The economist’s version of this bias is the sunk-costs fallacy. (They’re not exactly equivalent, but their relationship is close enough for this general overview.) “We have spent so much money on this project that we can’t afford to stop now.”

I often see these two related biases in consulting on projects that have stalled. (I have occasionally counseled teams on stalled projects, including a couple with millions of dollars in sunk costs, that the fastest way to the finish is to start over, with a fresh team and fresh eyes.) The project team is continuing to try to “force” a solution by working harder at what they’ve already done, rather than stepping back and reevaluating. They don’t want to give up and “lose” all that hard work.

But I also see a form of loss aversion in individual tasks. A person stuck on a task too often continues to believe success is right around the corner, and they fail to ask for help, or to back off and try a new approach. In a project, asking for help isn’t – or shouldn’t be seen as – a sign of weakness. Projects are delivered by project teams, and the team’s success is also the individual’s success.

I also see loss aversion from new (and too often not-so-new) managers. They have spent their career to date doing individual tasks – e.g., lawyering – at a very high level. To be a successful manager, they’ll have to devote time to helping others on their team and doing various new tasks. They fear correctly, often without admitting so, that they will be less successful at these novel tasks, and so they cling to their old responsibilities, afraid to give up the rewards that come with completing them successfully. The upshot is that they make poor managers, because they continue to be focused not on leading but on the tasks that got them to the point in their careers where someone suggested they start managing people or projects.
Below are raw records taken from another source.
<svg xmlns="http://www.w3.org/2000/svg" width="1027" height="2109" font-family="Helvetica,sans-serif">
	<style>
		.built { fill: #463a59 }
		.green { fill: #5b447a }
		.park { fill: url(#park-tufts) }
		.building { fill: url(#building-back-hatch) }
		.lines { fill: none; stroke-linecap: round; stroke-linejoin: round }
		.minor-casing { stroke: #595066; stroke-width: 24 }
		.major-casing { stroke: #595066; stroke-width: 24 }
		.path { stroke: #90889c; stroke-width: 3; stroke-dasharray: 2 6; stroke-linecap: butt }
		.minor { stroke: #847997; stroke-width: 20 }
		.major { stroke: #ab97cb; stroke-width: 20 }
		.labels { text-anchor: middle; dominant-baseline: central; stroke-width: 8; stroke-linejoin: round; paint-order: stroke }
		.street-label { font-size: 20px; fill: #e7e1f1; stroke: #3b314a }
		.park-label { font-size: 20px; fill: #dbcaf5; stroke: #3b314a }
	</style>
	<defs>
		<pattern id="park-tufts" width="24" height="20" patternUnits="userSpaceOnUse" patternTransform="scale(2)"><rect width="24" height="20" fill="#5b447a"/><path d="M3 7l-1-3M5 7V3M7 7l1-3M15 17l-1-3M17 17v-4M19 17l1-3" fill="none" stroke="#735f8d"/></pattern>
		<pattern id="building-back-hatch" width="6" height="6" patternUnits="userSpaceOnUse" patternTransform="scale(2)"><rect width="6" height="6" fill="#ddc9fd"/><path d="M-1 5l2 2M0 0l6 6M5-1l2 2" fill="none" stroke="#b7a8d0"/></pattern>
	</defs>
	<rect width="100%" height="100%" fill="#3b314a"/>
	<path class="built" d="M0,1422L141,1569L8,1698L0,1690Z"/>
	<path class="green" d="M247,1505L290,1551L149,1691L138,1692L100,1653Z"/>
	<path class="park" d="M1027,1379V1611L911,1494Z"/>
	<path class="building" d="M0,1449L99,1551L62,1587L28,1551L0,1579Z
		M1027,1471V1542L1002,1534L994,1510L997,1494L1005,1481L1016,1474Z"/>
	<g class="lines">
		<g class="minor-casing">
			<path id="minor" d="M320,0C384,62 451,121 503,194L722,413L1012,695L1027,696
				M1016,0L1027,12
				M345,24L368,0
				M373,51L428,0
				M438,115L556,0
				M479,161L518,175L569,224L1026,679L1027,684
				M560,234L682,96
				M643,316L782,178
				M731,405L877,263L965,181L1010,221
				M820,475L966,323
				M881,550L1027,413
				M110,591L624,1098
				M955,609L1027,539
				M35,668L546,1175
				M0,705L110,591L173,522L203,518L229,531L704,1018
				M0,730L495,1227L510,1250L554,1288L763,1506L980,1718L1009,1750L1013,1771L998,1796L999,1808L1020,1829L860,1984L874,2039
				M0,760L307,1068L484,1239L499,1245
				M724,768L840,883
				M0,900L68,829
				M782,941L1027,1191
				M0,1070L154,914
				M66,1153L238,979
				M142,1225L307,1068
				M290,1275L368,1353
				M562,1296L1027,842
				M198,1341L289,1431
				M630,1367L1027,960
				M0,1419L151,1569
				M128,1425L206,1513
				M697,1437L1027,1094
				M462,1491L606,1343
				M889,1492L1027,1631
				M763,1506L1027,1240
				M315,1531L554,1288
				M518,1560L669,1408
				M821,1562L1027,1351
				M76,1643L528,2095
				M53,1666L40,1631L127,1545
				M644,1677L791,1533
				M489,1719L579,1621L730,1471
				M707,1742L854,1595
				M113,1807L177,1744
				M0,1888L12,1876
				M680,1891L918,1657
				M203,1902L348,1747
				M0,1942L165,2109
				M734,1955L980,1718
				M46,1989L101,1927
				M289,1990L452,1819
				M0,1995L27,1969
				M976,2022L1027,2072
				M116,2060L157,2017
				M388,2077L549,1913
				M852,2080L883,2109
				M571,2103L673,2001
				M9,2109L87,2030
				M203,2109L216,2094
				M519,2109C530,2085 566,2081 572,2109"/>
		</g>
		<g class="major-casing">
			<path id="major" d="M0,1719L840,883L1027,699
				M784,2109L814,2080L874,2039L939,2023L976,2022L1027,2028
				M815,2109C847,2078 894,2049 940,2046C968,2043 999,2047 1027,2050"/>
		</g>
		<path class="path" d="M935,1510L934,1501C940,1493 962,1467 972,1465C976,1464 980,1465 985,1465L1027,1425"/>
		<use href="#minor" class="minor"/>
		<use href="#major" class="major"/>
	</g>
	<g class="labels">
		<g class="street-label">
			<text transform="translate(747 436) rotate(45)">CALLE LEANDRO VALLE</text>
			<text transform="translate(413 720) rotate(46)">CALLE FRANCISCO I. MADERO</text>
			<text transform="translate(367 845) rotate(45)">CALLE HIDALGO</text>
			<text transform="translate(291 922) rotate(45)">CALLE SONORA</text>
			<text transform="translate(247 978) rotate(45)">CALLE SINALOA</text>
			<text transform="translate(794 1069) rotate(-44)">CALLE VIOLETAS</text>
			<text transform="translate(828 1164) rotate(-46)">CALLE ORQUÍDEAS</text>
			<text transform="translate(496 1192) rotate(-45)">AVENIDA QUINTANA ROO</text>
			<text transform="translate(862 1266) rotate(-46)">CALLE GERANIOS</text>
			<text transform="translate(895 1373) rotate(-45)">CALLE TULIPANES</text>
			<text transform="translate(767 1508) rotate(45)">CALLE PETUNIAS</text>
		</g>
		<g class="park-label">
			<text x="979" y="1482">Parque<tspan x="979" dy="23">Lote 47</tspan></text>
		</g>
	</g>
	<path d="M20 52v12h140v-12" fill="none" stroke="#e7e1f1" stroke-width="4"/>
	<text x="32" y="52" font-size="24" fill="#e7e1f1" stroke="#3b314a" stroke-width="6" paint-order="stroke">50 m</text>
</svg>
Finally, I also see loss aversion at play in deciding whether to learn about project management. “We’re up against deadlines, and everyone is swamped.” Okay, but if you took a day now to learn some new techniques, maybe that investment would be paid back with interest a few weeks down the road.

Next Step

Go read a book.

But in this case, I’m not going to recommend one of my books (but, hey, go read them anyway). Rather, Daniel Kahneman’s Thinking, Fast and Slow is an easy, worthwhile read. There’s no math necessary, for one thing. For another, he explains these biases, and more, in a clear, detailed manner, providing both real-life examples and great stories from various experiments.

And of course, the answer to the question I posed at the start is d) All of the above.

Comments

  1. Hi Steven, great article (and long time no talk – we should fix that!)

    I have to say that I have kind of an odd view of Daniel Kahneman’s book. I found it to be perhaps the single most important book that I have ever read. I had a mentor who insisted that I read this book if I wanted to understand anything about critical thinking and he was absolutely right.

    But at the same time I have to say that I utterly HATED this book. Even though the book SHOULD have been easy to read, I found that the way Kahneman came across made it very hard for me to read. Well before I was done I was just sick and tired of the author: his self obsession, his humble-bragging, his need to repeatedly score personal paybacks on so many grudges.

    I wanted to recommend it to people, but how could I do so for a book that even though I fully understood how life-changing it is, I actually kind of loathe it?

    Then, a few years later Michael Lewis’ The Undoing Project came out, a book about . . . Kahneman’s book. Unlike Daniel Kahneman, I adore Michael Lewis as an author. The Undoing Project explains why Kahneman comes across so negatively. It sets the context that helps to make Kahneman seem, well, if not a particularly likeable person, at least not so awful as to make his book so difficult to get through.

    I guess you could call Michael Lewis’ book a game-changer for . . . a game-changer (“game-changer squared?”). So now I recommend to people that they read Lewis’ book first and then Kahneman’s.